Em seu discurso de abertura, a magistrada fez questão de ressaltar a importância da implantação dos Protocolos para Julgamento com Perspectiva de Gênero e com Perspectiva de Raça, instituídos pelo Conselho Nacional de Justiça (CNJ) em 2023 e 2024, respectivamente. De aplicação obrigatória no âmbito do TJBA, os documentos orientam a atuação da magistratura na análise dos processos.
“Esses documentos se apresentam como um convite permanente para que magistradas e magistrados reconheçam que ninguém chega ao sistema de justiça em condições absolutamente iguais”, salientou a desembargadora.
Mediado pela pesquisadora da Universidade de São Paulo (USP) e integrante do Fórum Permanente de Prevenção e Combate às Violências contra as Mulheres do TJBA, Mabel Freitas, o debate abordou temas como representatividade, trajetórias profissionais e os desafios enfrentados pelas mulheres negras. O público também acompanhou a apresentação artística da dupla Emilie Lapa e Natalyne Santos.
Com o objetivo de ampliar o letramento em gênero e raça, representantes da Casa da Mulher Iraraense — projeto que reúne serviços de assistência social, escuta psicológica e orientação jurídica para mulheres em situação de vulnerabilidade e violência doméstica — percorreram cerca de 140 quilômetros para participar da programação.
“Esse evento é uma possibilidade de aprimorar o nosso conhecimento, além de abarcar e acolher de uma forma ainda mais diversificada”, destacou a psicóloga da instituição, Raqueline Portela.
Neste ano, o tema do Julho das Pretas no TJBA foi “Nossa fala estilhaça a máscara do silêncio – Mulheres negras e justiça sociorracial”, inspirado em uma frase da escritora brasileira Conceição Evaristo.
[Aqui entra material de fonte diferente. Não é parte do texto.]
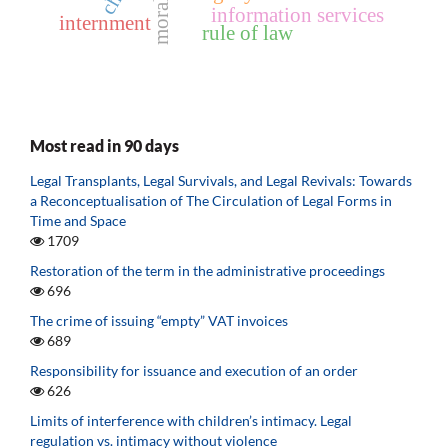
morality
information services
internment
rule of law
Most read in 90 days
Legal Transplants, Legal Survivals, and Legal Revivals: Towards
a Reconceptualisation of The Circulation of Legal Forms in
Time and Space
1709
Restoration of the term in the administrative proceedings
696
The crime of issuing “empty” VAT invoices
689
Responsibility for issuance and execution of an order
626
Limits of interference with children’s intimacy. Legal
regulation vs. intimacy without violence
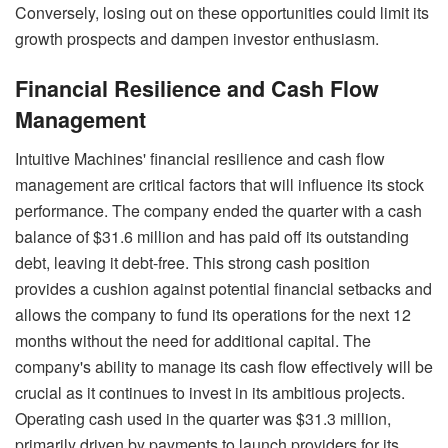
Conversely, losing out on these opportunities could limit its
growth prospects and dampen investor enthusiasm.
Financial Resilience and Cash Flow
Management
Intuitive Machines' financial resilience and cash flow
management are critical factors that will influence its stock
performance. The company ended the quarter with a cash
balance of $31.6 million and has paid off its outstanding
debt, leaving it debt-free. This strong cash position
provides a cushion against potential financial setbacks and
allows the company to fund its operations for the next 12
months without the need for additional capital. The
company's ability to manage its cash flow effectively will be
crucial as it continues to invest in its ambitious projects.
Operating cash used in the quarter was $31.3 million,
primarily driven by payments to launch providers for its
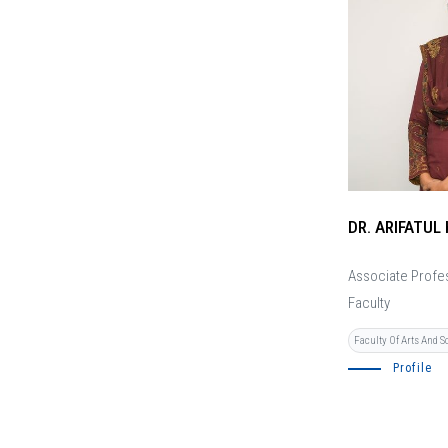
DR. ARIFATUL 
Associate Profe
Faculty
Faculty Of Arts And S
Profile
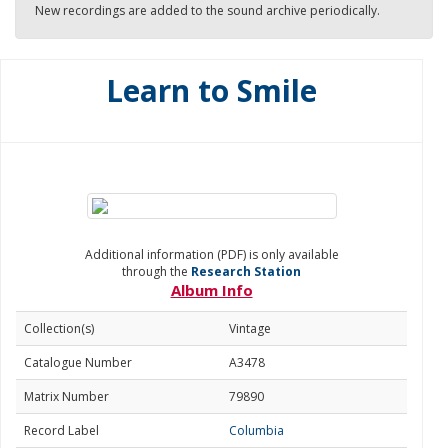
New recordings are added to the sound archive periodically.
Learn to Smile
Additional information (PDF) is only available
through the
Research Station
Album Info
Collection(s)
Vintage
Catalogue Number
A3478
Matrix Number
79890
Record Label
Columbia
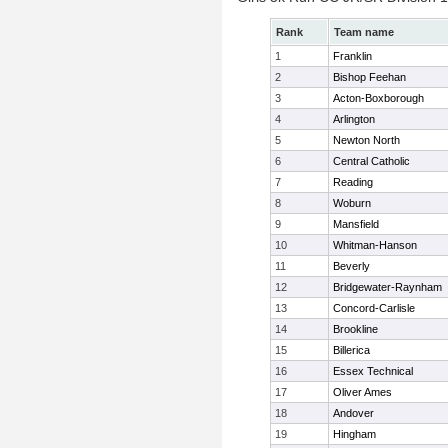
Rank
Team name
1
Franklin
2
Bishop Feehan
3
Acton-Boxborough
4
Arlington
5
Newton North
6
Central Catholic
7
Reading
8
Woburn
9
Mansfield
10
Whitman-Hanson
11
Beverly
12
Bridgewater-Raynham
13
Concord-Carlisle
14
Brookline
15
Billerica
16
Essex Technical
17
Oliver Ames
18
Andover
19
Hingham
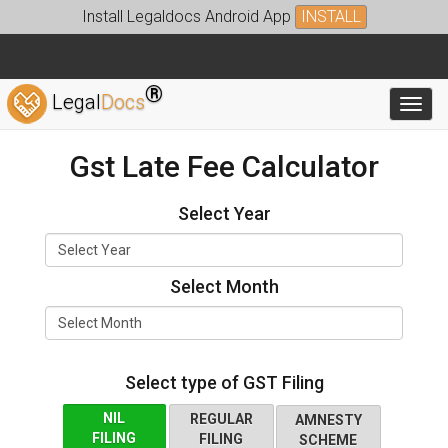
Install Legaldocs Android App
INSTALL
®
Legal
Docs
Toggl
Gst Late Fee Calculator
Select Year
Select Month
Select type of GST Filing
NIL
REGULAR
AMNESTY
FILING
FILING
SCHEME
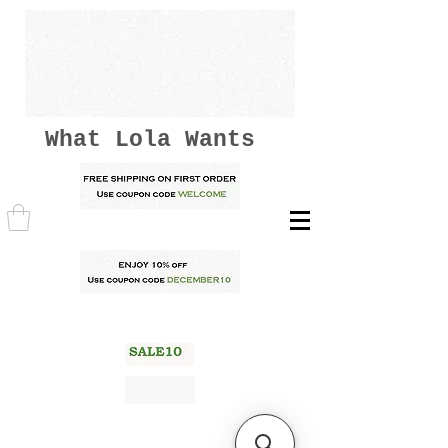
What Lola Wants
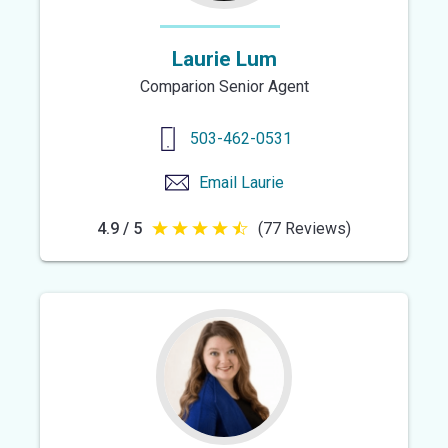
Laurie Lum
Comparion Senior Agent
503-462-0531
Email
Laurie
4.9 / 5
(77 Reviews)
4.9
out
of
5
stars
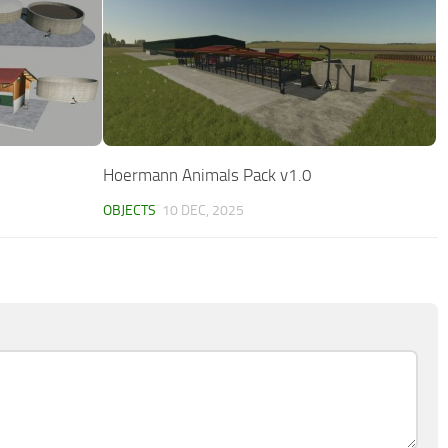
Hoermann Animals Pack v1.0
OBJECTS
10 DEC, 2025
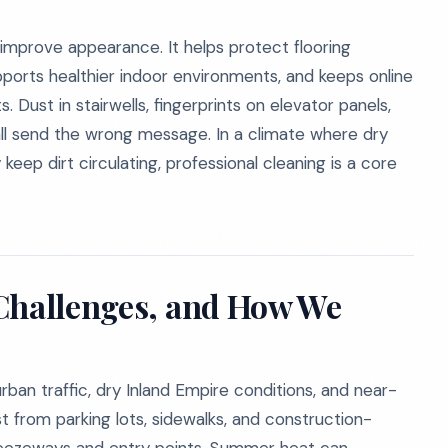
mprove appearance. It helps protect flooring
pports healthier indoor environments, and keeps online
Dust in stairwells, fingerprints on elevator panels,
all send the wrong message. In a climate where dry
eep dirt circulating, professional cleaning is a core
 Challenges, and How We
ban traffic, dry Inland Empire conditions, and near-
t from parking lots, sidewalks, and construction-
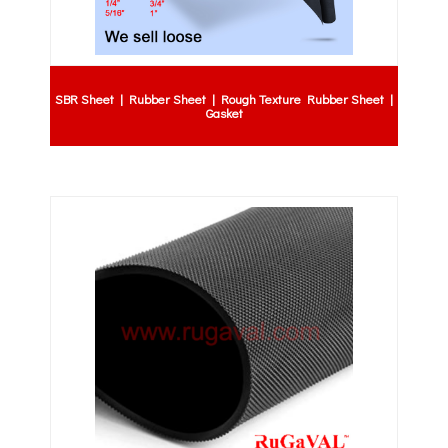
SBR Sheet | Rubber Sheet | Rough Texture Rubber Sheet |
Gasket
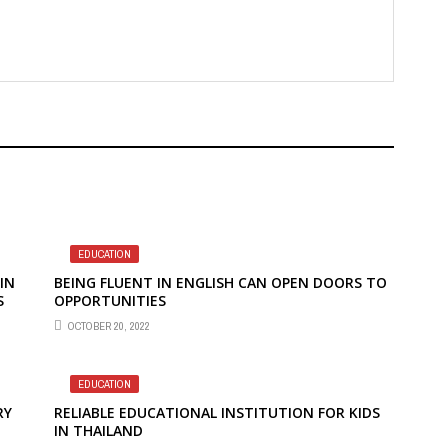
EDUCATION
IN
BEING FLUENT IN ENGLISH CAN OPEN DOORS TO
S
OPPORTUNITIES
OCTOBER 20, 2022
EDUCATION
RY
RELIABLE EDUCATIONAL INSTITUTION FOR KIDS
IN THAILAND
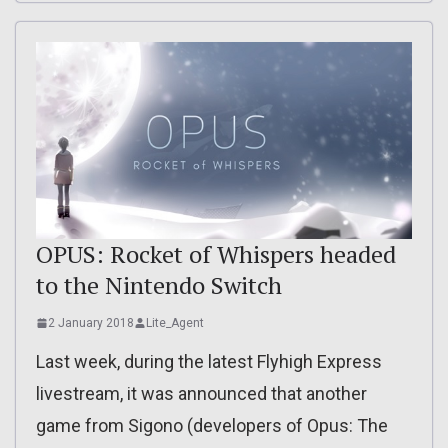
OPUS: Rocket of Whispers headed
to the Nintendo Switch
2 January 2018
Lite_Agent
Last week, during the latest Flyhigh Express
livestream, it was announced that another
game from Sigono (developers of Opus: The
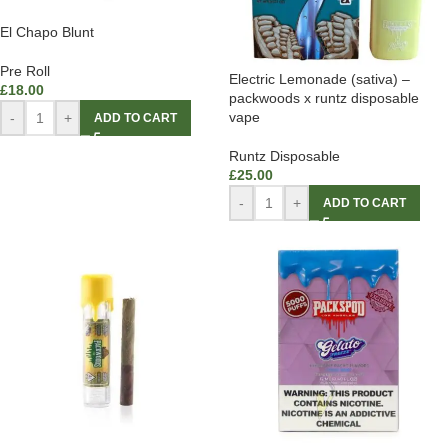
El Chapo Blunt
Pre Roll
Electric Lemonade (sativa) –
£
18.00
packwoods x runtz disposable
vape
-
+
ADD TO CART
Runtz Disposable
£
25.00
-
+
ADD TO CART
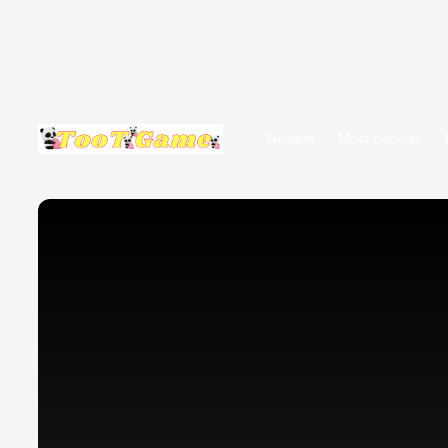
Newest
Most popular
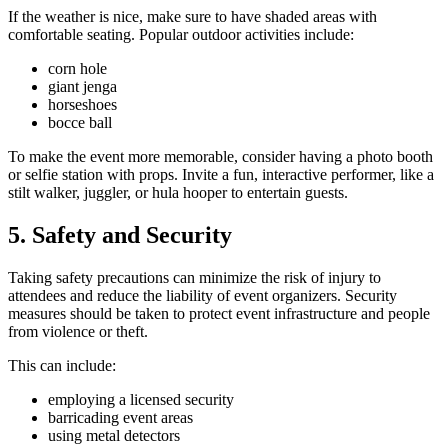
If the weather is nice, make sure to have shaded areas with
comfortable seating. Popular outdoor activities include:
corn hole
giant jenga
horseshoes
bocce ball
To make the event more memorable, consider having a photo booth
or selfie station with props. Invite a fun, interactive performer, like a
stilt walker, juggler, or hula hooper to entertain guests.
5. Safety and Security
Taking safety precautions can minimize the risk of injury to
attendees and reduce the liability of event organizers. Security
measures should be taken to protect event infrastructure and people
from violence or theft.
This can include:
employing a licensed security
barricading event areas
using metal detectors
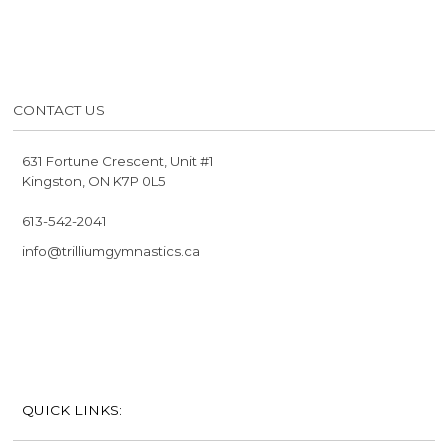
CONTACT US
631 Fortune Crescent, Unit #1
Kingston, ON K7P 0L5
613-542-2041
info@trilliumgymnastics.ca
QUICK LINKS:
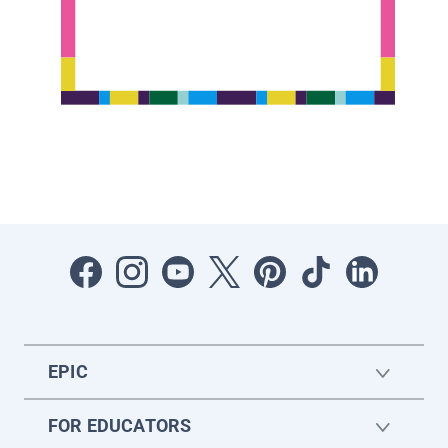
EPIC
FOR EDUCATORS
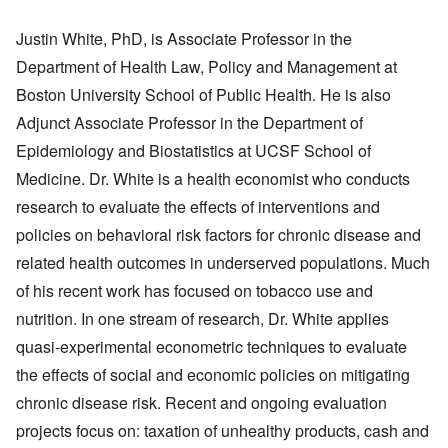
Justin White, PhD, is Associate Professor in the
Department of Health Law, Policy and Management at
Boston University School of Public Health. He is also
Adjunct Associate Professor in the Department of
Epidemiology and Biostatistics at UCSF School of
Medicine. Dr. White is a health economist who conducts
research to evaluate the effects of interventions and
policies on behavioral risk factors for chronic disease and
related health outcomes in underserved populations. Much
of his recent work has focused on tobacco use and
nutrition. In one stream of research, Dr. White applies
quasi-experimental econometric techniques to evaluate
the effects of social and economic policies on mitigating
chronic disease risk. Recent and ongoing evaluation
projects focus on: taxation of unhealthy products, cash and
Motivada pelo legado dessa autora, a professora e escritora Vânia Santos escolheu o evento para apresentar o seu livro “A Flor que Chora”, obra que reúne poesias sobre violência contra a mulher.
“Estou muito feliz de estar aqui trazendo um pouquinho da minha literatura, que assim como a de Conceição Evaristo, também expressa a realidade dura das mulheres, sobretudo das mulheres negras”, celebrou a poeta.
O Julho das Pretas é um movimento social e cultural criado pelo Odara – Instituto da Mulher Negra, que fortalece as discussões em torno do dia 25 de julho, data em que se celebra o Dia Internacional da Mulher Negra, Latino-Americana e Caribenha. No Brasil, a data também homenageia Tereza de Benguela, símbolo de liderança, coragem e resistência.